In this editorial, Tony Gilbert discusses the importance of ordering essential hardware requirements as soon as possible to ensure your school has the best chance of getting what you need for the coming year. With the COVID-19 global pandemic still having significant impacts on supply and shipping, it has never been more urgent to “get your order in early”.
It was the night before Christmas, and all through the school, things were quiet. Well, you would hope so, wouldn’t you? What you don’t want is for it to be quiet at the start of the following year when things are ramping up for the arrival of students.
Strong school leadership understands the importance of planning. Just like you don’t wait until the night before Christmas to do your shopping, schools must be thinking about what they will need well before the year begins.
Avoiding last-minute purchasing has never been so important in light of the ongoing global situation. The following are a few key points about why this is happening and other information you should consider when making your decisions.

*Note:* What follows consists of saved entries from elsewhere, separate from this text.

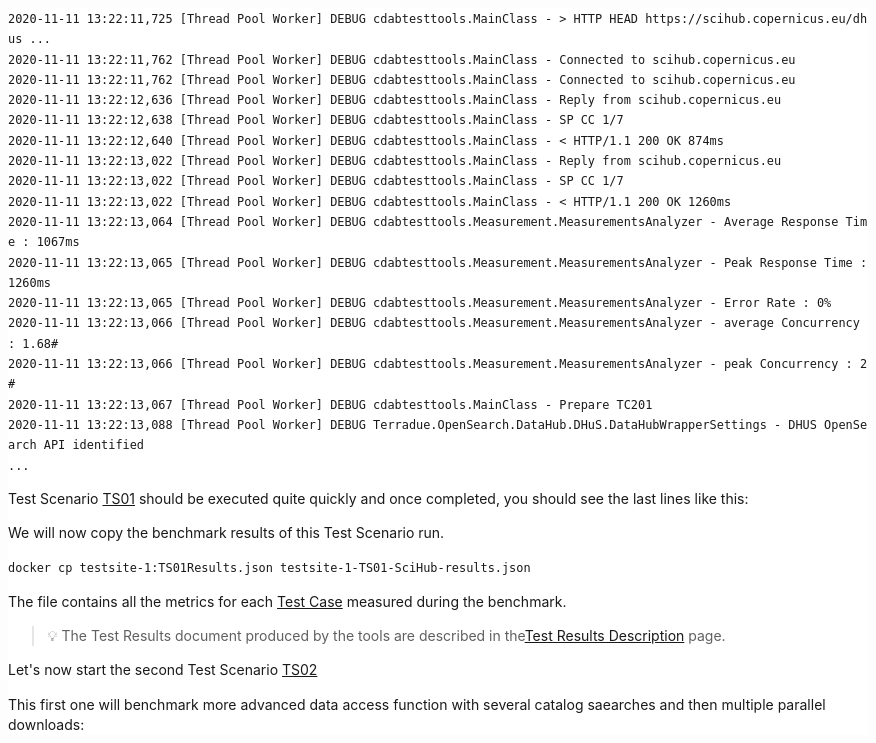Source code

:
 ```console
2020-11-11 13:22:11,725 [Thread Pool Worker] DEBUG cdabtesttools.MainClass - > HTTP HEAD https://scihub.copernicus.eu/dhus ...
2020-11-11 13:22:11,762 [Thread Pool Worker] DEBUG cdabtesttools.MainClass - Connected to scihub.copernicus.eu
2020-11-11 13:22:11,762 [Thread Pool Worker] DEBUG cdabtesttools.MainClass - Connected to scihub.copernicus.eu
2020-11-11 13:22:12,636 [Thread Pool Worker] DEBUG cdabtesttools.MainClass - Reply from scihub.copernicus.eu
2020-11-11 13:22:12,638 [Thread Pool Worker] DEBUG cdabtesttools.MainClass - SP CC 1/7
2020-11-11 13:22:12,640 [Thread Pool Worker] DEBUG cdabtesttools.MainClass - < HTTP/1.1 200 OK 874ms
2020-11-11 13:22:13,022 [Thread Pool Worker] DEBUG cdabtesttools.MainClass - Reply from scihub.copernicus.eu
2020-11-11 13:22:13,022 [Thread Pool Worker] DEBUG cdabtesttools.MainClass - SP CC 1/7
2020-11-11 13:22:13,022 [Thread Pool Worker] DEBUG cdabtesttools.MainClass - < HTTP/1.1 200 OK 1260ms
2020-11-11 13:22:13,064 [Thread Pool Worker] DEBUG cdabtesttools.Measurement.MeasurementsAnalyzer - Average Response Time : 1067ms
2020-11-11 13:22:13,065 [Thread Pool Worker] DEBUG cdabtesttools.Measurement.MeasurementsAnalyzer - Peak Response Time : 1260ms
2020-11-11 13:22:13,065 [Thread Pool Worker] DEBUG cdabtesttools.Measurement.MeasurementsAnalyzer - Error Rate : 0%
2020-11-11 13:22:13,066 [Thread Pool Worker] DEBUG cdabtesttools.Measurement.MeasurementsAnalyzer - average Concurrency : 1.68#
2020-11-11 13:22:13,066 [Thread Pool Worker] DEBUG cdabtesttools.Measurement.MeasurementsAnalyzer - peak Concurrency : 2#
2020-11-11 13:22:13,067 [Thread Pool Worker] DEBUG cdabtesttools.MainClass - Prepare TC201
2020-11-11 13:22:13,088 [Thread Pool Worker] DEBUG Terradue.OpenSearch.DataHub.DHuS.DataHubWrapperSettings - DHUS OpenSearch API identified
...
```

Test Scenario [TS01](Test-Scenarios-Description#ts01) should be executed quite quickly and once completed, you should see the last lines like this:

```console

```

We will now copy the benchmark results of this Test Scenario run.

```console
docker cp testsite-1:TS01Results.json testsite-1-TS01-SciHub-results.json
```

The file contains all the metrics for each [Test Case](Test-Scenarios-Description#test-cases) measured during the benchmark.

> 💡 The Test Results document produced by the tools are described in the[Test Results Description](Test-Results-Description) page.

Let's now start the second Test Scenario [TS02](Test-Scenarios-Description#ts02)

This first one will benchmark more advanced data access function with several catalog saearches and then multiple parallel downloads:
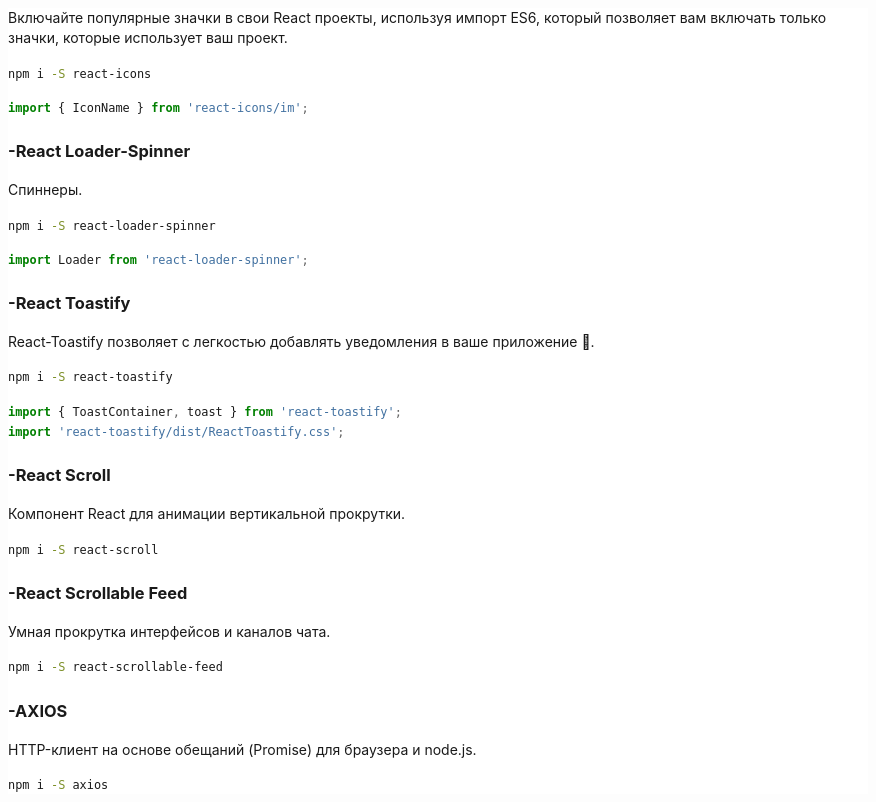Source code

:Включайте популярные значки в свои React проекты, используя импорт ES6, который
позволяет вам включать только значки, которые использует ваш проект.

```bash
npm i -S react-icons
```

```jsx
import { IconName } from 'react-icons/im';
```

### -React Loader-Spinner

Спиннеры.

```bash
npm i -S react-loader-spinner
```

```jsx
import Loader from 'react-loader-spinner';
```

### -React Toastify

React-Toastify позволяет с легкостью добавлять уведомления в ваше приложение 🎉.

```bash
npm i -S react-toastify
```

```jsx
import { ToastContainer, toast } from 'react-toastify';
import 'react-toastify/dist/ReactToastify.css';
```

### -React Scroll

Компонент React для анимации вертикальной прокрутки.

```bash
npm i -S react-scroll
```

### -React Scrollable Feed

Умная прокрутка интерфейсов и каналов чата.

```bash
npm i -S react-scrollable-feed
```

### -AXIOS

HTTP-клиент на основе обещаний (Promise) для браузера и node.js.

```bash
npm i -S axios
```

We are little and quite a way away.
Compared to large markets like North America and Asia, the relative size and buying quantities in New Zealand are small; even our cousins in Australia purchase, by volume, significantly more hardware and software products than we do. So, despite New Zealand educators having great use of technology, our size and physical geography means that sometimes suppliers will drop us down the priority list. But, don’t feel disheartened completely! We have some fantastic people and partners working hard in New Zealand who go above and beyond to get you what you need – it is fair to say we punch well above our weight on this. We need to know as soon as possible what it is you need!
Consumer retail is not the same as commercial, and neither are the numbers.

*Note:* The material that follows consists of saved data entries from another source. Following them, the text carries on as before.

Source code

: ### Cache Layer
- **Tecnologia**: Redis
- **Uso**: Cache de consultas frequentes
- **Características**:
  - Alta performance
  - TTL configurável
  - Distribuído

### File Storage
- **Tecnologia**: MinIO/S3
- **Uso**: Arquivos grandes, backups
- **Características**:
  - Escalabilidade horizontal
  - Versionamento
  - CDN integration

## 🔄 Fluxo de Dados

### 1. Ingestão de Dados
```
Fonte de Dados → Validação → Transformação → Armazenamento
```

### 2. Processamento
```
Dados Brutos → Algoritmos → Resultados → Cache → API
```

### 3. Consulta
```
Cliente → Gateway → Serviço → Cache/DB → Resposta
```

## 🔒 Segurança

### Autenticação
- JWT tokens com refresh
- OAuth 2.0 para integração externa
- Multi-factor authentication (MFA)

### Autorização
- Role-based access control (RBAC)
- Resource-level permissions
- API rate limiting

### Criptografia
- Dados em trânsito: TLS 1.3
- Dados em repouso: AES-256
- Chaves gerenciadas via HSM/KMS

It can be easy to think – “Hey, there are heaps of computers in the shops. There must be plenty around”. Firstly, the components of the models available in the shops are suited for everyday home use, not for a commercial or school environment. Just like you wouldn’t put a jungle gym built for a backyard into a school playground as it wouldn’t last very long, you need to ensure that the computers and hardware you are purchasing for your school are suited to the purpose you are buying it.
Secondly, the volume required of commercial hardware is entirely different. For example, you might purchase a computer every few years at home, whereas schools may be buying hundreds every year. Volume has a massive impact upon supply, so having an accurate forecast is essential (a bit like trying to predict your roll when timetabling).

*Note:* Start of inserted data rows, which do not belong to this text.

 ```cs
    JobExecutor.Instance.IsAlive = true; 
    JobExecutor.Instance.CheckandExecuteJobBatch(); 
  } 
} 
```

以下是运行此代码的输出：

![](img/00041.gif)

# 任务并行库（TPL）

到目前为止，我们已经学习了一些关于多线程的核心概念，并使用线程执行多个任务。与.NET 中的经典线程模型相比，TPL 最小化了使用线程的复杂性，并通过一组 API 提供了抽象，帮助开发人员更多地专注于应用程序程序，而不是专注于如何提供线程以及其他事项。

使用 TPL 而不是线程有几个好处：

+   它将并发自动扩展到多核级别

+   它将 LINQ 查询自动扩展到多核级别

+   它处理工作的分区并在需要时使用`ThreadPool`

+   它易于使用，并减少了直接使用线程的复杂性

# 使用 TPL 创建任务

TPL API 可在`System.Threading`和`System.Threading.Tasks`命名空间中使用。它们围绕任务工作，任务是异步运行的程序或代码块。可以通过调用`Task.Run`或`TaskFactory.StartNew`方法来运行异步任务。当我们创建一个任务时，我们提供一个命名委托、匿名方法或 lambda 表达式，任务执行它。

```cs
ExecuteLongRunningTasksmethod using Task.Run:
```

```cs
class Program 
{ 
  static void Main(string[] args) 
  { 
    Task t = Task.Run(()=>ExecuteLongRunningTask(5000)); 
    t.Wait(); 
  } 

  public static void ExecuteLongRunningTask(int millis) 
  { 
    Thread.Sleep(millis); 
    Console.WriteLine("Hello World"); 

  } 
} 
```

Don’t substitute for quality.
Often retailers are open ‘till the very last minute before Christmas day for those that may not have had the chance or motivation to get organised. Unfortunately, this can mean that the “genuine article” that you or even your kid has been craving is well and truly out-of-stock. You might figure that a cheap knock-off will be fine, but between the disappointment on their face and the 30 minutes it takes to break, you will wish you had purchased the quality item much, much earlier.
The same can happen with essential technology. Again, you don’t want to be in a situation where you compromise quality so that you have something. Therefore, you may end up paying more for inferior equipment plus potentially needing to replace it earlier than you should.
Additionally, it might not do what it needs to do, which will only breed frustration. Also, there are indeed “dodgy dealers” out there who “Frankenstein” equipment together that may look OK on the surface but will have non-genuine parts affecting performance and causing significant headaches with warranty and support issues.
There are lots of points in the supply chain.
So, a wee bit of myth-busting here – not all things are made in the same place, particularly technology. Take your friendly All-in-One computer, for example. Not only are different components such as the RAM, camera and chassis potentially all manufactured thousands of miles from each other, but the supply routes to get them to where they are assembled all vary as well! Further, each region requires unique power supplies, plus there are other disruptors, like a lack of cardboard boxes due to flooding!
Do you care about how this logistical mission comes about? No, and you probably shouldn’t, but it does illustrate the complexity of it all and that the sooner you order, the more likely you are to get what you want when you want it.